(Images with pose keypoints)
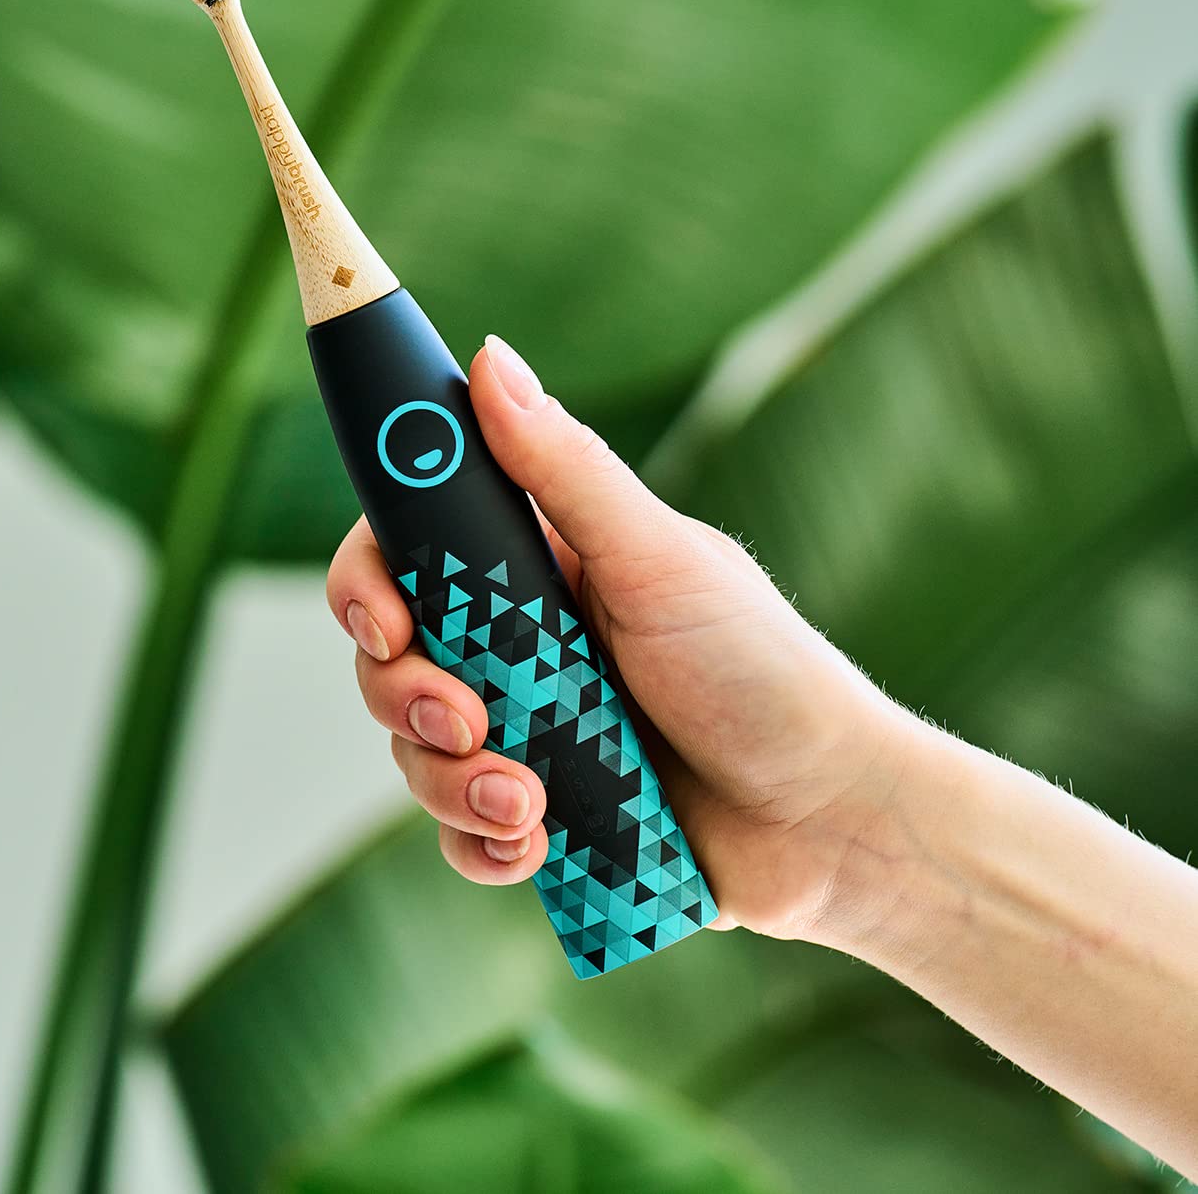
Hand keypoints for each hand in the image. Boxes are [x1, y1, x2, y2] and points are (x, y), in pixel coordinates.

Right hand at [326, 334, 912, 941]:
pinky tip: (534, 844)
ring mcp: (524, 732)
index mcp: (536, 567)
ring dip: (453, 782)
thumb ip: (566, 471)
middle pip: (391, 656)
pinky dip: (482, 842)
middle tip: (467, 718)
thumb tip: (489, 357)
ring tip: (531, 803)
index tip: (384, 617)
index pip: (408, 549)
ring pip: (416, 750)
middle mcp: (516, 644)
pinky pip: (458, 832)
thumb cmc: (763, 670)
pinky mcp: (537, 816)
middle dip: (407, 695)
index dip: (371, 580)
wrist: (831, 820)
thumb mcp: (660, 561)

--

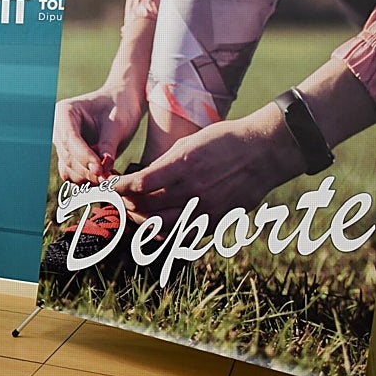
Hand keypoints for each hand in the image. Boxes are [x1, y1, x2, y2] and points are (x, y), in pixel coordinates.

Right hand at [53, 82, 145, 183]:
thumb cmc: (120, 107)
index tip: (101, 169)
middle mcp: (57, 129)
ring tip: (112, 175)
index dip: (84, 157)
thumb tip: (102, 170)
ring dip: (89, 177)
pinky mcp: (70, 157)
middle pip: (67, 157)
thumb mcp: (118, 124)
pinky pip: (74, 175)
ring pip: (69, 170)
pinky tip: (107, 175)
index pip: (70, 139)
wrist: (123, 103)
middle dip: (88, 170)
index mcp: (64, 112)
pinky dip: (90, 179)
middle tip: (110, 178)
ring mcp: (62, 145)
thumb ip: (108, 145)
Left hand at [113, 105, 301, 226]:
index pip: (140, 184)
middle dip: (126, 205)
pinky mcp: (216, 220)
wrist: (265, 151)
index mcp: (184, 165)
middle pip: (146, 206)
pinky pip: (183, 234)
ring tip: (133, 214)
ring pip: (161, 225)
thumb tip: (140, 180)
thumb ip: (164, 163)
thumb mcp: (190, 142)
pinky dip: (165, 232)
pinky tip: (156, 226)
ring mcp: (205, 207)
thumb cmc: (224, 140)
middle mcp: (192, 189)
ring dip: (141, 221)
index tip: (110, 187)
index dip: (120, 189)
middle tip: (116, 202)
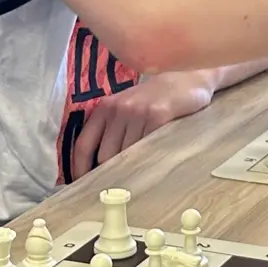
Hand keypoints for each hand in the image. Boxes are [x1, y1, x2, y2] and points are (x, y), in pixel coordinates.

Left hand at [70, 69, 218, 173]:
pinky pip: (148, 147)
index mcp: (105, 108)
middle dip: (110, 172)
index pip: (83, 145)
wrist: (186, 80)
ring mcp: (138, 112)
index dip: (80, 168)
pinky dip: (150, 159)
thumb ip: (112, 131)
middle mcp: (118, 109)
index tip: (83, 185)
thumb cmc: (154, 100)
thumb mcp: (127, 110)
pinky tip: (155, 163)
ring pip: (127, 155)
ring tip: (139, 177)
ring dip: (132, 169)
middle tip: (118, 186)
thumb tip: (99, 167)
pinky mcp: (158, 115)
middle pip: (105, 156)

◆ What is required ◆
Above are the records; copy from them only the lines starting at the one containing "ring dip: (89, 177)" and ending at the one containing "middle pip: (105, 156)", exactly and without pictures.

◆ The answer ◆
ring dip: (89, 177)
pinky mcp: (70, 157)
middle pip: (67, 157)
thumb mcp: (118, 124)
pinky pip: (74, 175)
ring pip: (69, 170)
pinky tip: (107, 175)
index pip: (70, 139)
wrist: (123, 103)
middle dip: (88, 170)
index mcp: (64, 112)
pinky dip: (90, 179)
middle tip: (110, 178)
ring mcp: (62, 145)
thumb ip: (108, 145)
Left hand at [113, 105, 301, 226]:
index pip: (140, 184)
middle dip: (126, 205)
pinky mcp: (216, 220)
wrist: (265, 151)
index mcp: (184, 165)
middle pip: (146, 206)
pinky pip: (183, 234)
ring tip: (133, 214)
ring pip: (161, 225)
thumb tip: (140, 180)
thumb ip: (164, 163)
thumb mcp: (190, 142)
pinky dip: (165, 232)
pinky tip: (156, 226)
ring mcp: (205, 207)
thumb cmc: (224, 140)
middle mcp: (192, 189)
ring dip: (141, 221)
index tip: (110, 187)
index dip: (120, 189)
middle tip: (116, 202)
Hand keypoints for each hand in the image. Boxes are [x1, y1, x2, y2] and points are (x, y), in pixel coordinates.

Left hand at [70, 69, 218, 173]:
pinky pip: (148, 147)
index mcp: (105, 108)
middle dip: (110, 172)
index pip: (83, 145)
wrist: (186, 80)
ring mcp: (138, 112)
index dip: (80, 168)
pinky dip: (150, 159)
thumb ip: (112, 131)
middle mcp: (118, 109)
index tip: (83, 185)
thumb cmc: (154, 100)
thumb mcp: (127, 110)
pinky tip: (155, 163)
ring pip: (127, 155)
ring tip: (139, 177)
ring dip: (132, 169)
middle tip: (118, 186)
thumb tip: (99, 167)
pinky mcp: (158, 115)
middle pip: (105, 156)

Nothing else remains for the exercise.